At this stage there are three outcomes for the euro.
The first outcome is that the single currency dies from a thousand cuts. Every time Greece looks like it is taking a step towards disorderly default then the euro gets hit. Eventually it weakens so much that it causes inflationary pressure and international investors no longer treat it like a world-class currency.
This makes Germany, a nation of savers, mad because it hates inflation and wants a strong currency for the prestige. So it dumps the euro on the weaker peripheral states and reverts to the Deutschmark, possibly taking Austria, the Netherlands et al with it.
The second scenario is far more brutal. Greece runs out of money, panic ensues, financial markets crash. The union breaks up leaving the currency null and void, as each country reverts to its former unit of value.

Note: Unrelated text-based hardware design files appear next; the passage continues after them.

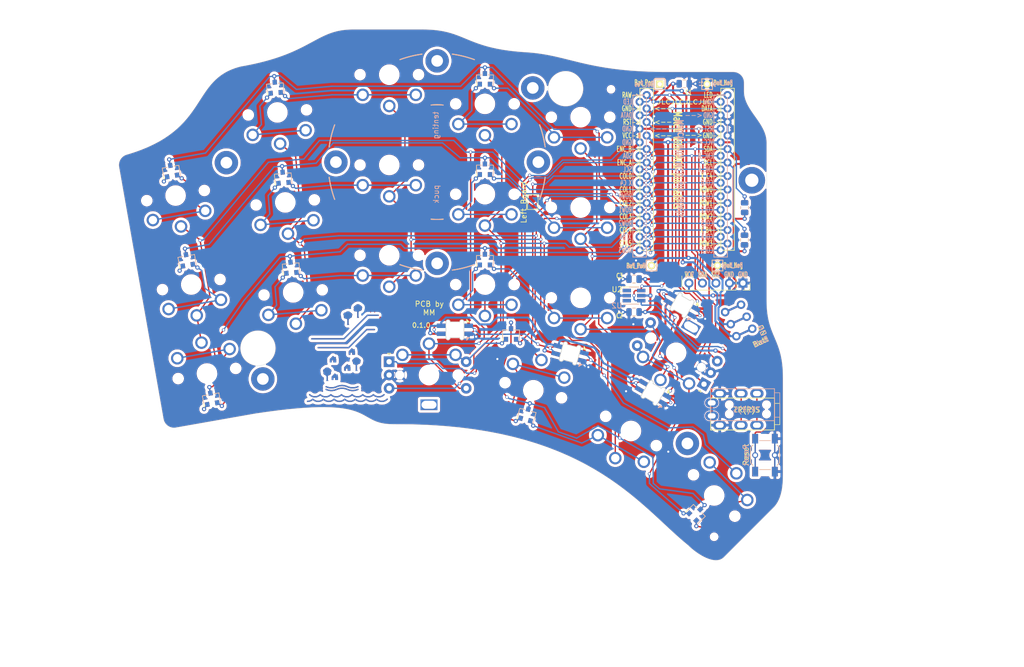
<source format=kicad_pcb>
(kicad_pcb (version 20221018) (generator pcbnew)

  (general
    (thickness 1.6)
  )

  (paper "USLetter")
  (title_block
    (title "Hillside 46 Keyboard")
    (date "2022-07-23")
    (rev "0.1.0")
    (company "mmccoyd")
    (comment 2 "The ring and pinky columns have splays of five and ten degrees.")
    (comment 3 "Outer pinky column is removable, and one encoder can be in two spots.")
    (comment 4 "A choc-spaced split keyboard with Ferris column stagger but more thumb and pinky keys.")
    (comment 9 "wwwwww")
  )

  (layers
    (0 "F.Cu" signal)
    (31 "B.Cu" signal)
    (34 "B.Paste" user)
    (35 "F.Paste" user)
    (36 "B.SilkS" user "B.Silkscreen")
    (37 "F.SilkS" user "F.Silkscreen")
    (38 "B.Mask" user)
    (39 "F.Mask" user)
    (40 "Dwgs.User" user "User.Drawings")
    (41 "Cmts.User" user "User.Comments")
    (42 "Eco1.User" user "User.Eco1")
    (43 "Eco2.User" user "User.Eco2")
    (44 "Edge.Cuts" user)
    (45 "Margin" user)
    (46 "B.CrtYd" user "B.Courtyard")
    (47 "F.CrtYd" user "F.Courtyard")
    (48 "B.Fab" user)
    (49 "F.Fab" user)
    (50 "User.1" user)
    (51 "User.2" user)
    (52 "User.3" user)
    (53 "User.4" user)
  )

  (setup
    (stackup
      (layer "F.SilkS" (type "Top Silk Screen") (color "White"))
      (layer "F.Paste" (type "Top Solder Paste"))
      (layer "F.Mask" (type "Top Solder Mask") (color "Blue") (thickness 0.01))
      (layer "F.Cu" (type "copper") (thickness 0.035))
      (layer "dielectric 1" (type "core") (thickness 1.51) (material "FR4") (epsilon_r 4.5) (loss_tangent 0.02))
      (layer "B.Cu" (type "copper") (thickness 0.035))
      (layer "B.Mask" (type "Bottom Solder Mask") (color "Blue") (thickness 0.01))
      (layer "B.Paste" (type "Bottom Solder Paste"))
      (layer "B.SilkS" (type "Bottom Silk Screen") (color "White"))
      (copper_finish "None")
      (dielectric_constraints no)
    )
    (pad_to_mask_clearance 0)
    (aux_axis_origin 148.604829 78.853153)
    (grid_origin 100.09632 52.718147)
    (pcbplotparams
      (layerselection 0x003d8fc_ffffffff)
      (plot_on_all_layers_selection 0x0000000_00000000)
      (disableapertmacros false)
      (usegerberextensions true)
      (usegerberattributes true)
      (usegerberadvancedattributes true)
      (creategerberjobfile true)
      (dashed_line_dash_ratio 12.000000)
      (dashed_line_gap_ratio 3.000000)
      (svgprecision 6)
      (plotframeref false)
      (viasonmask false)
      (mode 1)
      (useauxorigin false)
      (hpglpennumber 1)
      (hpglpenspeed 20)
      (hpglpendiameter 15.000000)
      (dxfpolygonmode true)
      (dxfimperialunits true)
      (dxfusepcbnewfont true)
      (psnegative false)
      (psa4output false)
      (plotreference true)
      (plotvalue true)
      (plotinvisibletext false)
      (sketchpadsonfab false)
      (subtractmaskfromsilk true)
      (outputformat 1)
      (mirror false)
      (drillshape 0)
      (scaleselection 1)
      (outputdirectory "./gerber_hillside46")
    )
  )

  (net 0 "")
  (net 1 "row0")
  (net 2 "col0")
  (net 3 "row1")
  (net 4 "row2")
  (net 5 "col1")
  (net 6 "col2")
  (net 7 "col3")
  (net 8 "unconnected-(D4-Pad2)")
  (net 9 "col4")
  (net 10 "col5")
  (net 11 "GND")
  (net 12 "reset")
  (net 13 "VCC")
  (net 14 "data")
  (net 15 "LED")
  (net 16 "Net-(D1-Pad2)")
  (net 17 "Net-(D2-Pad2)")
  (net 18 "Net-(D3-Pad2)")
  (net 19 "unconnected-(U1-Pad11)")
  (net 20 "SDA")
  (net 21 "SCL")
  (net 22 "unconnected-(J2-PadR2)")
  (net 23 "unconnected-(SW2-Pad1)")
  (net 24 "enc_a")
  (net 25 "enc_b")
  (net 26 "Net-(D7-Pad1)")
  (net 27 "Net-(D7-Pad2)")
  (net 28 "Net-(D8-Pad1)")
  (net 29 "Net-(D8-Pad2)")
  (net 30 "Net-(D9-Pad1)")
  (net 31 "Net-(D9-Pad2)")
  (net 32 "Net-(D13-Pad2)")
  (net 33 "Net-(D13-Pad1)")
  (net 34 "Net-(D11-Pad2)")
  (net 35 "Net-(D11-Pad1)")
  (net 36 "Net-(D14-Pad2)")
  (net 37 "Net-(D14-Pad1)")
  (net 38 "Net-(D10-Pad2)")
  (net 39 "Net-(D10-Pad1)")
  (net 40 "Net-(D12-Pad2)")
  (net 41 "Net-(D12-Pad1)")
  (net 42 "Net-(D15-Pad2)")
  (net 43 "Net-(D15-Pad1)")
  (net 44 "bat+")
  (net 45 "raw")
  (net 46 "VCC_ACC")
  (net 47 "unconnected-(U1-Pad7)")
  (net 48 "row3")
  (net 49 "Net-(D19-Pad1)")
  (net 50 "Net-(D20-Pad1)")
  (net 51 "Net-(D20-Pad2)")
  (net 52 "Net-(D21-Pad1)")
  (net 53 "Net-(D21-Pad2)")
  (net 54 "Net-(D19-Pad2)")

  (footprint "hillside_basic:SK6812-MINI-E" (layer "F.Cu") (at 176.298154 98.399249 -15))

  (footprint "hillside_basic:SK6812-MINI-E" (layer "F.Cu") (at 191.950678 105.821994 -30))

  (footprint "hillside:MJ-4PP-9" (layer "F.Cu") (at 202.763505 109.803118 90))

  (footprint "hillside:ProMicro_v2" (layer "F.Cu") (at 198.283505 64.263124))

  (footprint "hillside:Tenting_Puck" (layer "F.Cu") (at 151.293508 62.403118))

  (footprint "hillside_basic:VIA-0.8mm" (layer "F.Cu") (at 188.712565 80.904015))

  (footprint "hillside_basic:SOT-23" (layer "F.Cu") (at 101.248685 64.019311 100))

  (footprint "hillside_basic:SOT-23" (layer "F.Cu") (at 108.802376 106.858442 100))

  (footprint "hillside:pg1350-R_hotswap" (layer "F.Cu") (at 107.977546 102.180606 10))

  (footprint "hillside_basic:SOT-23" (layer "F.Cu") (at 120.823595 48.373191 95))

  (footprint "hillside_basic:SOT-23" (layer "F.Cu") (at 104.209386 80.810277 100))

  (footprint "hillside:pg1350-R_hotswap" (layer "F.Cu") (at 121.233231 53.055307 -175))

  (footprint "hillside:pg1350-R_hotswap" (layer "F.Cu") (at 142.283511 45.943114 180))

  (footprint "hillside:pg1350-R_hotswap" (layer "F.Cu") (at 105.025532 85.438877 -170))

  (footprint "hillside_basic:SOT-23" (layer "F.Cu") (at 122.30525 65.308497 95))

  (footprint "hillside:pg1350-R_hotswap" (layer "F.Cu") (at 122.714883 69.990612 -175))

  (footprint "hillside:pg1350-R_hotswap" (layer "F.Cu") (at 142.283502 62.943116 180))

  (footprint "hillside:pg1350-R_hotswap" (layer "F.Cu") (at 124.196521 86.925917 -175))

  (footprint "hillside:pg1350-R_hotswap" (layer "F.Cu") (at 142.283505 79.943113 180))

  (footprint "hillside_basic:SOT-23" (layer "F.Cu") (at 123.7869 82.243806 95))

  (footprint "hillside_basic:SOT-23" (layer "F.Cu") (at 160.283509 46.743114 90))

  (footprint "hillside_basic:SOT-23" (layer "F.Cu") (at 160.283509 63.743112 90))

  (footprint "hillside_basic:SOT-23" (layer "F.Cu")
    (tstamp 00000000-0000-0000-0000-0000616da501)
    (at 160.28351 80.743112 90)
    (descr "SOT-23, Standard")
    (tags "SOT-23")
    (property "JLC Type" "Basic")
    (property "LCSC" "C68978")
    (property "Price" ".02 @15+")
    (property "Sheetfile" "hillside46.kicad_sch")
    (property "Sheetname" "")
    (path "/00000000-0000-0000-0000-000061adb5d7")
    (attr smd)
    (fp_text reference "D15" (at 0 -2.5 90) (layer "F.Fab") hide
        (effects (font (size 1 1) (thickness 0.15)))
      (tstamp 35c7ed54-d59d-4690-893f-e551a83ab4ab)
    )
    (fp_text value "BAV70" (at 0 2.5 90) (layer "F.Fab") hide
        (effects (font (size 1 1) (thickness 0.15)))
      (tstamp 8756c8da-6f84-40a5-a88f-eeec4d179e32)
    )
    (fp_text user "${REFERENCE}" (at 0 0) (layer "B.Fab")
        (effects (font (size 0.5 0.5) (thickness 0.075)) (justify mirror))
      (tstamp 33a3ccce-4866-4dd4-9c39-346b8a529144)
    )
    (fp_text user "${REFERENCE}" (at 0 0) (layer "F.Fab")
        (effects (font (size 0.5 0.5) (thickness 0.075)))
      (tstamp 4dffd380-6e69-40ca-bf45-26658807ca3b)
    )
    (fp_line (start 0.76 -1.58) (end -0.7 -1.58)
      (stroke (width 0.12) (type solid)) (layer "B.SilkS") (tstamp 842008e3-a5cc-49af-8683-abb099299379))
    (fp_line (start 0.76 -1.58) (end 0.76 -0.65)
      (stroke (width 0.12) (type solid)) (layer "B.SilkS") (tstamp 09dcdcf5-7dbe-4c09-801a-71fc1a81a9c9))
    (fp_line (start 0.76 1.58) (end -1.4 1.58)
      (stroke (width 0.12) (type solid)) (layer "B.SilkS") (tstamp c14629a7-6f94-47b9-9305-c023735e66a6))
    (fp_line (start 0.76 1.58) (end 0.76 0.65)
      (stroke (width 0.12) (type solid)) (layer "B.SilkS") (tstamp 8417926e-c5ca-4bc6-8567-6bf2dc5fbe26))
    (fp_line (start 0.76 -1.58) (end -1.4 -1.58)
      (stroke (width 0.12) (type solid)) (layer "F.SilkS") (tstamp 7c37be3d-0321-4b16-9547-dfd61b5e2a85))
    (fp_line (start 0.76 -1.58) (end 0.76 -0.65)
      (stroke (width 0.12) (type solid)) (layer "F.SilkS") (tstamp 0f9869b0-a53c-4df2-bf79-7b495ab1b42d))
    (fp_line (start 0.76 1.58) (end -0.7 1.58)
      (stroke (width 0.12) (type solid)) (layer "F.SilkS") (tstamp 12670887-917a-44b6-8d10-0d371a59dc36))
    (fp_line (start 0.76 1.58) (end 0.76 0.65)
      (stroke (width 0.12) (type solid)) (layer "F.SilkS") (tstamp 8614cef6-cbcc-4928-a2ef-e2757962b51d))
    (fp_line (start -1.7 -1.75) (end -1.7 1.75)
      (stroke (width 0.05) (type solid)) (layer "B.CrtYd") (tstamp e08d52da-f77f-4e7a-9155-f4909be52814))
    (fp_line (start -1.7 1.75) (end 1.7 1.75)
      (stroke (width 0.05) (type solid)) (layer "B.CrtYd") (tstamp c80e3f19-06d6-4bfe-b777-d176d0d72bca))
    (fp_line (start 1.7 -1.75) (end -1.7 -1.75)
      (stroke (width 0.05) (type solid)) (layer "B.CrtYd") (tstamp 69460ada-81e6-48b9-8bf5-0033f1fdb60d))
    (fp_line (start 1.7 1.75) (end 1.7 -1.75)
      (stroke (width 0.05) (type solid)) (layer "B.CrtYd") (tstamp a6a29081-4210-4c64-8f5e-14c97b6dc81a))
    (fp_line (start -1.7 -1.75) (end 1.7 -1.75)
      (stroke (width 0.05) (type solid)) (layer "F.CrtYd") (tstamp d69f64e8-a6f9-4c60-b7fb-b241b3d100d4))
    (fp_line (start -1.7 1.75) (end -1.7 -1.75)
      (stroke (width 0.05) (type solid)) (layer "F.CrtYd") (tstamp 04b2d5bd-5710-4b50-8ce4-b444ba7ca969))
    (fp_line (start 1.7 -1.75) (end 1.7 1.75)
      (stroke (width 0.05) (type solid)) (layer "F.CrtYd") (tstamp 355f8721-1305-4913-ba62-100f3415f6b8))
    (fp_line (start 1.7 1.75) (end -1.7 1.75)
      (stroke (width 0.05) (type solid)) (layer "F.CrtYd") (tstamp 81f34fb4-1f8d-4d2e-8ff2-b9e23115713b))
    (fp_line (start -1.2 -0.2) (end -0.9 0)
      (stroke (width 0.1) (type solid)) (layer "B.Fab") (tstamp 0f8e4fcc-8ee9-4959-a1a5-59a6ea50ba23))
    (fp_line (start -1.2 0) (end -1.45 0)
      (stroke (width 0.1) (type solid)) (layer "B.Fab") (tstamp 8efc8d80-bf4d-44bc-8b0e-d1f84fba1ea9))
    (fp_line (start -1.2 0.2) (end -1.2 -0.2)
      (stroke (width 0.1) (type solid)) (layer "B.Fab") (tstamp 507e3382-dc05-4cb5-b647-97b860c82ae7))
    (fp_line (start -0.9 0) (end -1.2 0.2)
      (stroke (width 0.1) (type solid)) (layer "B.Fab") (tstamp 7814a81b-8d29-41dd-8b00-f0a57e10abbe))
    (fp_line (start -0.9 0) (end -0.65 0)
      (stroke (width 0.1) (type solid)) (layer "B.Fab") (tstamp 1f3ccbe9-c701-4178-bada-874d4df629af))
    (fp_line (start -0.9 0.2) (end -0.9 -0.2)
      (stroke (width 0.1) (type solid)) (layer "B.Fab") (tstamp 5952a954-95fe-4218-b429-bed7db0b7a52))
    (fp_line (start -0.7 -1.52) (end 0.7 -1.52)
      (stroke (width 0.1) (type solid)) (layer "B.Fab") (tstamp 01834a8d-beac-44c3-8c28-c162c6f82630))
    (fp_line (start -0.7 0.95) (end -0.7 -1.5)
      (stroke (width 0.1) (type solid)) (layer "B.Fab") (tstamp f4d7a4e5-179b-4ceb-8b52-9f2b7e49ec54))
    (fp_line (start -0.7 0.95) (end -0.15 1.52)
      (stroke (width 0.1) (type solid)) (layer "B.Fab") (tstamp 7effbe63-9968-4b75-b8c4-0fb01cb06ec3))
    (fp_line (start -0.15 1.52) (end 0.7 1.52)
      (stroke (width 0.1) (type solid)) (layer "B.Fab") (tstamp 217e93bc-67fd-48bd-b280-eef7ac0ebd29))
    (fp_line (start 0.7 1.52) (end 0.7 -1.52)
      (stroke (width 0.1) (type solid)) (layer "B.Fab") (tstamp 73d46314-b4bc-476b-b045-a5e54fff1fe1))
    (fp_line (start -1.2 -0.2) (end -1.2 0.2)
      (stroke (width 0.1) (type solid)) (layer "F.Fab")
... [2682702 chars truncated]
</source>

The final outcome is that the euro survives and the sovereign debt crisis goes down in history as a minor blip. For this to happen Greece cannot default.
Spain and Italy are much more fundamentally sound than Greece, Portugal and Ireland. If Greece can stave off default and the EU and ECB can make it look like the country’s fiscal position is improving then this buys time for Spain and Italy to get their fiscal houses in order.
Light from the east
This scenario also depends on China. Essentially the single currency’s stability in the past year is down to continued demand for euros and euro-based assets from China.

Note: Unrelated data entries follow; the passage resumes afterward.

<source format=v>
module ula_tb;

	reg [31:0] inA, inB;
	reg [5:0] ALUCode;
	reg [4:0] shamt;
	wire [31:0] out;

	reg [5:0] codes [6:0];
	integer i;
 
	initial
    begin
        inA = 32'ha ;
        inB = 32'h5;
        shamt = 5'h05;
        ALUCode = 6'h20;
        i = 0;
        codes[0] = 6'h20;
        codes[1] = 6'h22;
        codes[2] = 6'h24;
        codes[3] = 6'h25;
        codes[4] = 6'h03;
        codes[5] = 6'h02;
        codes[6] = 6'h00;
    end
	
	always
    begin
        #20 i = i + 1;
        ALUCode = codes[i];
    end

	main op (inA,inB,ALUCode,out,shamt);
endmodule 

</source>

It is essentially the world’s greatest piggy bank. It has been supplementing the US’s debt binge for years to the tune of $1 trillion and wants to diversify its eggs out of one basket. The only market and currency deep enough to provide what China wants is Europe and the euro.
China’s continued interest in the currency bloc throughout this crisis suggests that Beijing thinks it will pull through.
This support should stem the euro’s decline, and may even solve the crisis: If China has faith in Europe’s abilities to pay back its debts then other investors might follow. This might not save Greece, but it could protect Spain and Italy.
Traditionally the Chinese take a long-term view on their investments. They still have faith in Europe; perhaps the naysayers calling the euro’s demise should instead follow the money.